What We Hope to Learn from the BCC3 Study Samples:

The BCC3 study uses a wholistic, cell-to-society and women centered approach to gain insight into the factors that impact the health and aging of women living with HIV. Both of our questionnaires and each of the samples that we take give us important insight into the overall health of women. See below to learn more about what each sample can teach us.

  • 44 ml (3 tablespoons) of blood will be collected. For participants living with HIV, HIV-related health information will be extracted from your clinical record, if available.
    Your biospecimens (samples), collected as part of this study, will be tested for the following:

    • genetic markers
    • sexual and stress hormones
    • some common chemistry and hematology tests, like sodium, potassium and hemoglobin
    • lab tests like glucose and cholesterol that are used to diagnose diseases of aging such as diabetes and heart, liver or kidney disease
    • we will look at the health of cells that fight infection and help heal injuries
    • inflammation biomarkers (elements in the blood that show inflammation is present)
    • the type of viral infections that are very common in humans can be in the body for a long time
    • tests to understand the health of your immune cells
    • tests to understand the health and functioning of your mitochondria (energy producing part of body cells)
    • tests to understand the health and functioning of your telomeres (the length of DNA at the end of your chromosomes that protects them and shortens with cellular aging)
    • your blood may be tested for the Hepatitis B and C viruses as well as HIV (Human Immunodeficiency Virus)
  • If you have menstrual periods and are not using a hormonal contraceptive, included in the above amount of bloodwork will be testing for hormones that require your blood draw to be timed to your menstrual cycle at two different times. Participants will be reimbursed and additional $25 for this extra visit.

A urine sample will be collected to test creatinine and albumin levels. This tells us more about kidney health. For premenopausal women, a second urine will be taken to test for pregnancy.

Two mouth swabs will be collected, these will be used to test for cellular markers of aging in the cheek cells collected. The mouth swabs will also tell us some of what we would learn from blood to help us collect data in a less invasive way.

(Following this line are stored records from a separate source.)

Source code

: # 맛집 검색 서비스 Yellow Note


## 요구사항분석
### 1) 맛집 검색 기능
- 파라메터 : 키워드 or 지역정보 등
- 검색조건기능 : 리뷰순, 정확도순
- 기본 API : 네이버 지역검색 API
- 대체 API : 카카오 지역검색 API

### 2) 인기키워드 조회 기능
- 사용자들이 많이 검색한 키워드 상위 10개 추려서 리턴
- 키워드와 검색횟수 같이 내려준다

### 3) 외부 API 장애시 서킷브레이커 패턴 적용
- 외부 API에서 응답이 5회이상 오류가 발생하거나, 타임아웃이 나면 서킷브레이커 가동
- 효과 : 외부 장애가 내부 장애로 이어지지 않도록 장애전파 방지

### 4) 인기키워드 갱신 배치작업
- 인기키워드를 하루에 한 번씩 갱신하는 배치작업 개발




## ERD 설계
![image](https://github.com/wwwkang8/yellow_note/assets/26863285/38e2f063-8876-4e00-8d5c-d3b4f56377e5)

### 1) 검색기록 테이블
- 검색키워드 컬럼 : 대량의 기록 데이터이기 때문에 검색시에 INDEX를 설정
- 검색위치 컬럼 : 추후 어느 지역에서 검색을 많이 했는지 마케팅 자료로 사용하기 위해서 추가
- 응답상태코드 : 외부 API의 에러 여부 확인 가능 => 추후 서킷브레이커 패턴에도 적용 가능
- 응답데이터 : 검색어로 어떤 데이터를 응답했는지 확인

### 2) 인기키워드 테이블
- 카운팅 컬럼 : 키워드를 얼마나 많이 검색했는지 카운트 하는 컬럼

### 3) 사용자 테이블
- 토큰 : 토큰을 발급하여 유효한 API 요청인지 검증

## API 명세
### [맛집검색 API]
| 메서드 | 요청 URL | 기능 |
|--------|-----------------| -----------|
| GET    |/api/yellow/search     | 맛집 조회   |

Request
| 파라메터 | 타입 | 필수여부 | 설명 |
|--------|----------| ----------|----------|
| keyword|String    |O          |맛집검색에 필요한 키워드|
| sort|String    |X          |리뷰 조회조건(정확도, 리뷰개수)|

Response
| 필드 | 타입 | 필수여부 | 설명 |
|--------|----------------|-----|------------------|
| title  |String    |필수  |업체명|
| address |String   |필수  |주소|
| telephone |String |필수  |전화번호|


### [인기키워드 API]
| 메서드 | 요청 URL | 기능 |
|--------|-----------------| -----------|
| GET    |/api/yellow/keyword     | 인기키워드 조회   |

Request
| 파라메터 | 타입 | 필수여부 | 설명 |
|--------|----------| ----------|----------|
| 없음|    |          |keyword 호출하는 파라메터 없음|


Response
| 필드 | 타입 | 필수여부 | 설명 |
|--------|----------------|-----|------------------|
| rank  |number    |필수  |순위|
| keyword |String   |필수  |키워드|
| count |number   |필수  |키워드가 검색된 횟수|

  • We are requesting a hair sample to test for cortisol levels. Cortisol is a stress hormone that has many functions including keeping inflammation down, regulating your blood pressure, helping you manage stress and controlling your sleep/wake cycle. A hair sample will be able to give us information about your cortisol levels over the last 3 months.
  • The sample that we collect can be taken from anywhere on the head and is usually taken from a discrete location at the back of the head of the participant’s choosing. The strand of hair collected is cut close to the scalp in order to collect the most accurate and current data possible.

We are requesting two rectal swabs at this visit – to be self-collected by you. Your biospecimens will have testing done in the biological science area called “omics”. This is a field of study that looks at the group classification and measurement of pools of biological molecules that translate into the structure, function, and dynamics of an organism or organisms. This testing will be used to investigate links between the rectal microbiome (as a surrogate for a stool/gut sample) and the other health and aging markers we are looking at in this study.